Pour Leïla, une des anciennes élèves de l’école de la rue du Pacha, accompagnée de trois de ses collègues, nous confie : « Nous avons visité les stands de deux ou trois maisons d’édition, nous avons trouvé les livres qu’il nous faut. En tant qu’association des anciens de l’école de la rue du Pacha, nous disposons d’une bibliothèque. Cette année, nous avons trouvé des titres, contrairement à l’année dernière. Quant aux prix cela diffère, les livres en arabe sont assez abordables, ce qui n’est pas le cas pour les livres en français qui peuvent coûter jusqu’à 50 dinars. On peut arriver à débourser 500 dinars, ce qui est tout de même énorme, même avec une réduction de 20%. Chaque année les prix augmentent alors que nos budgets restent les mêmes ».
Elle continue : « Je trouve que c’est bien organisé, mais le petit bémol, pour les personnes âgées comme nous, il n’y a pas de bancs pour se reposer. Dans ces conditions, on ne peut pas s’attarder autant que l’on voudrait ».
« Entre le côté organisation, le prix des livres, les stands sont presque vides », affirme Ahlem, rencontrée au stand de “El Kitab”. Pour elle, les livres sont tout de même chers, même avec une remise de 20 %.
Elle indique : « Bon, j’ai acheté quelques livres.

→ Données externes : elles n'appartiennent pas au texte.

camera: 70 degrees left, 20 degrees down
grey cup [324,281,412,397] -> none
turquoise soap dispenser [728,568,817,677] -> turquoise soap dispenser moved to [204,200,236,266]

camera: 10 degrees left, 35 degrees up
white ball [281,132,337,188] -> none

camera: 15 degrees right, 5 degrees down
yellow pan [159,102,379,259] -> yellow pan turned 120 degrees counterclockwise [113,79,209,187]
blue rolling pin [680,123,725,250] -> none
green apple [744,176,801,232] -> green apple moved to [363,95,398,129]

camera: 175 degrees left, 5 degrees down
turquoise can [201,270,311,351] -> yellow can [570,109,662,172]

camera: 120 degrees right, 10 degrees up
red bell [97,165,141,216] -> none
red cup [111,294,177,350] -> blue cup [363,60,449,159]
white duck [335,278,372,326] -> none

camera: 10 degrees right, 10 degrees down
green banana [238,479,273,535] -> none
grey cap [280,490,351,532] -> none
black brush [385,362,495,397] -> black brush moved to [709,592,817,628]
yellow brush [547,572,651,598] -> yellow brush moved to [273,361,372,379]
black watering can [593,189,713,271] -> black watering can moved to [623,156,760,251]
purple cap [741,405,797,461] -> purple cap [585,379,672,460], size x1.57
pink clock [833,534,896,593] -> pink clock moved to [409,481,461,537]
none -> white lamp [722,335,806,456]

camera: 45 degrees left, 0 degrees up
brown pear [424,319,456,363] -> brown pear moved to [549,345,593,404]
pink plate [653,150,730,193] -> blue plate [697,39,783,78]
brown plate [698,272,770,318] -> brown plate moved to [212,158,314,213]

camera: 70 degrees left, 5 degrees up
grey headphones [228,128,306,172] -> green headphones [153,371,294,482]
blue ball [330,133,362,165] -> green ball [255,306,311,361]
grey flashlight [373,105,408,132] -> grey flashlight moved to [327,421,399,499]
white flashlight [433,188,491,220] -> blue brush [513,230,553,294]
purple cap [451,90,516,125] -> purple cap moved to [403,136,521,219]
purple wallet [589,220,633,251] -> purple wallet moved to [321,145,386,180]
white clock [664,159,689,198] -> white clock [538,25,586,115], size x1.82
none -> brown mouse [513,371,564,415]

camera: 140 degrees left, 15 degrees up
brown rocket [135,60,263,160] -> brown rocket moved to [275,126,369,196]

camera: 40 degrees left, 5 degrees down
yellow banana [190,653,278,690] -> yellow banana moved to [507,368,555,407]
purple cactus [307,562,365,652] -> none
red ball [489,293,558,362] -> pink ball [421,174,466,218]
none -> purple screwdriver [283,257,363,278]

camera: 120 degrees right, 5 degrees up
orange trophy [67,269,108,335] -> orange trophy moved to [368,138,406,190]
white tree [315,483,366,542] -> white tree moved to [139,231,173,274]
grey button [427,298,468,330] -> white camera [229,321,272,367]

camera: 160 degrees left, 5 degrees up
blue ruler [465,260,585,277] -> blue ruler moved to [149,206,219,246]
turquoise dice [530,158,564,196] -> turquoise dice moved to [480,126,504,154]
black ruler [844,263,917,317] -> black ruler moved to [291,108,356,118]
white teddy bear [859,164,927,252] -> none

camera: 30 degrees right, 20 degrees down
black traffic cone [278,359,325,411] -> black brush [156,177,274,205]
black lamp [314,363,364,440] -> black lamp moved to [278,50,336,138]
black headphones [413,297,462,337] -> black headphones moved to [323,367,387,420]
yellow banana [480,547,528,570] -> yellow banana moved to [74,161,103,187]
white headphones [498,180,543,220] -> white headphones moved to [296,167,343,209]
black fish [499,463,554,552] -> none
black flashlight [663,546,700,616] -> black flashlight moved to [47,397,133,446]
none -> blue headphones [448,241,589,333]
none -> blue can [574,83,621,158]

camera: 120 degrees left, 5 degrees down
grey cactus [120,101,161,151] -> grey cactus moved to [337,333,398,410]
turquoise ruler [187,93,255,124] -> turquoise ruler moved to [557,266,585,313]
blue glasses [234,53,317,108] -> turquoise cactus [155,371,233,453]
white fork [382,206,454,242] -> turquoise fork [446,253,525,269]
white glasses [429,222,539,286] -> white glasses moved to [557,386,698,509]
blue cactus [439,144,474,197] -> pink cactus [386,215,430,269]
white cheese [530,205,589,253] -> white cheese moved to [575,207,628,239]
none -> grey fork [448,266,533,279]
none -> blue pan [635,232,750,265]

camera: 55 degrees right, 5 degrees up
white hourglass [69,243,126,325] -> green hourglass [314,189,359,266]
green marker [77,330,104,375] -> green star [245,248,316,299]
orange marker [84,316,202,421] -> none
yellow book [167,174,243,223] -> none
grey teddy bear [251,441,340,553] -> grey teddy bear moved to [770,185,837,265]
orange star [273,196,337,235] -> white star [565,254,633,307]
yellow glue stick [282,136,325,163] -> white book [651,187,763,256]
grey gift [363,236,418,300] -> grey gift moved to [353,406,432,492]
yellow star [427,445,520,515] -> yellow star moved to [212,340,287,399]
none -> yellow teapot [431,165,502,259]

Vous savez, cela fait vingt ans que je ne rate aucune édition, mais cette fois-ci, je n’ai pas trouvé mon compte cette année, d’habitude il y avait un stand éco-livre consacré à la vente des livres d’occasion. Cette année, je ne la vois plus”.
De son côté, Raja raconte: “ J’ai observé que les éditeurs se plaignaient, parce que beaucoup de personnes n’achètent pas. A mon avis, des gens lisent plus sur internet qu’acheter un bouquin, en particulier les jeunes.
Comment expliquer ce désintérêt pour la lecture ?
Elle poursuit : « Les gens n’ont plus les moyens. Forcément ils considèrent que le livre est un luxe. Ils achètent des livres scolaires et ça s’arrête là, mais le goût de la lecture, je ne le vois plus chez le Tunisien. Je pense qu’il faut réviser la période de la foire, à la fin des vacances, les gens ont déjà tout dépensé ».
Elle conclut : « Peut-être qu’il faudrait faire une étude. Où sont passés les intellectuels arabes qu’ils soient égyptiens ou libanais, présents lors de l’édition de l’année dernière ? Les gens faisaient le déplacement pour voir Adonis, Kamel Daoud. Aujourd’hui on n’entend parler que de séminaires sur le terrorisme, même sur les plateaux TV, les gens en ont marre. Venir à la foire pour écouter une conférence sur le terrorisme, non merci, sans façon ! ».
Même si la lecture reste une des rares activités à ne jamais passer de mode, aujourd’hui elle aurait besoin d’être remise au goût du jour. C’est le défi que les acteurs du domaine, des éditeurs et autres libraires sont décidés à relever et qui, à l’occasion de la Foire du livre, ont remis la lecture à l’honneur, avec le plaisir de lire car comme disait l’écrivain Joseph Addison : “La lecture est à l’esprit ce que l’exercice est au corps”.